EXCERPT PROVIDED:
T he Mishnah instructs us not to make our prayers “keva,” or to recite them by rote, lest we forget the special significance of every word. Such is the situation in Jerusalem today. We walk the streets with ease and confidence, forgetting that at one time such a stroll would have been unimaginable.

In these days of easy access to our holy places, it’s difficult to understand the mindset of a Jew in Jerusalem prior to June 1967. Let’s try.

He imagined that he would never touch the Kosel with his hands. He imagined that he would visit the Jewish Quarter one day — when Mashiach comes. Until that time, he would scurry to a little corner in Armon Hanatziv, where a vendor would rent him a pair of binoculars through which he could capture a glimpse of what once was.

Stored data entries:
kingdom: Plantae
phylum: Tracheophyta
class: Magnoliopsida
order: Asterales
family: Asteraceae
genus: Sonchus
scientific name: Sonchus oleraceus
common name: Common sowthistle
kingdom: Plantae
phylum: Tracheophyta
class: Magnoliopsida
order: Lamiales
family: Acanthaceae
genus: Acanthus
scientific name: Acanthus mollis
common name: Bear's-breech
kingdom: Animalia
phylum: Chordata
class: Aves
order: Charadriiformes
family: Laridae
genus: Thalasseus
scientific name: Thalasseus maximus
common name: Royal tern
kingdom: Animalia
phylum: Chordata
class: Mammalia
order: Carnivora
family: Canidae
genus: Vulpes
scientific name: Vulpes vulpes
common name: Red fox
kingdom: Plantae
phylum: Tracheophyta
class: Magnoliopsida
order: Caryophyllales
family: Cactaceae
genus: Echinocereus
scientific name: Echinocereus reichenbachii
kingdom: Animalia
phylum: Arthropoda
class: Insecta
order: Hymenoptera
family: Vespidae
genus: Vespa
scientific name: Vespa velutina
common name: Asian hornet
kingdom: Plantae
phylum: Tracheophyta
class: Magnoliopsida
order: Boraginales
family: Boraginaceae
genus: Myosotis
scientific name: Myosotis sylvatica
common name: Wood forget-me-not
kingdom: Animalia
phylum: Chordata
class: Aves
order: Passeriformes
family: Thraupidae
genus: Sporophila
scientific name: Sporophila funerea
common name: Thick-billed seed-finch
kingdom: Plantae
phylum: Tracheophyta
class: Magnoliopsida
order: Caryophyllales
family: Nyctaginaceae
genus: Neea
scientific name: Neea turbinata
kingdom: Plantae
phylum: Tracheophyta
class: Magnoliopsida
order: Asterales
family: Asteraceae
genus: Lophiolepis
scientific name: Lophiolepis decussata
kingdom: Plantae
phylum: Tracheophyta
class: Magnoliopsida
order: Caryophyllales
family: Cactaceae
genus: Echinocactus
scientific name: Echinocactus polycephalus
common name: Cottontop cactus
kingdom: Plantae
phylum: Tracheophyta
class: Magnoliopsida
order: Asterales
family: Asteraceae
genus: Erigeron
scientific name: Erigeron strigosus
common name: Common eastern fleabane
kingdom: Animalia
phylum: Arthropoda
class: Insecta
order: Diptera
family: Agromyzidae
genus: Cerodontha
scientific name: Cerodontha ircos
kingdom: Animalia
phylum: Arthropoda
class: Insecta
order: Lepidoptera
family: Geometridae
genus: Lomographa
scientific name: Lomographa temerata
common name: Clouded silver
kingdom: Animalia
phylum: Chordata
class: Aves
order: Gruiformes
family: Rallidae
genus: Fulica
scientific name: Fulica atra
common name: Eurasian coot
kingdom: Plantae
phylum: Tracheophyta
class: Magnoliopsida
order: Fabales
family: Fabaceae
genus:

TASKS FOR THIS EXERCISE:
**1.** Reproduce the Jerusalem passage word for word, starting at "In these days" and ending at "what once was.".
**2.** According to the Jerusalem passage, what would a vendor in Armon Hanatziv rent to a Jew in Jerusalem before June 1967?
**3.** Carry the Jerusalem passage forward from its final sentence, writing the part that would come next.

RESULTS IN ORDER:
**1.**
In these days of easy access to our holy places, it’s difficult to understand the mindset of a Jew in Jerusalem prior to June 1967. Let’s try.

He imagined that he would never touch the Kosel with his hands. He imagined that he would visit the Jewish Quarter one day — when Mashiach comes. Until that time, he would scurry to a little corner in Armon Hanatziv, where a vendor would rent him a pair of binoculars through which he could capture a glimpse of what once was.

**2.** A pair of binoculars.

**3.**
And then, even that precious little slice of holiness seemed endangered. In 1967, a massive military threat from an Arab coalition hung over the Jews of Israel. Rumblings of war emanated from three fronts: Egypt, Jordan, and Syria. Israel’s municipal authorities designated the parks as cemeteries, so certain were they of mass casualties. There would be mountains of bodies, and the Holocaust survivors among Am Yisrael warned of the coming slaughter.

And then, in Reb Chaim Shmuelevitz’s words, Hashem reestablished His throne of old, and the Jewish people could once again pray at Heaven’s gate.

It has been so many years since 1967 — beyond many of our lifetimes — that it is simply impossible to imagine the immensity of the turnabout that took place 50 years ago. Fortunately, we have many witnesses, talented writers who can transport us back to that time and place.


The Rebbe’s Promise

Rabbi Tzvi Hersh Weinreb, former head of the Orthodox Union and a popular speaker and writer, was a young rabbi living in Brooklyn when war broke out in in 1967. Here, he describes his encounter with Rav Shmuel Eliyahu Taub soon after the war.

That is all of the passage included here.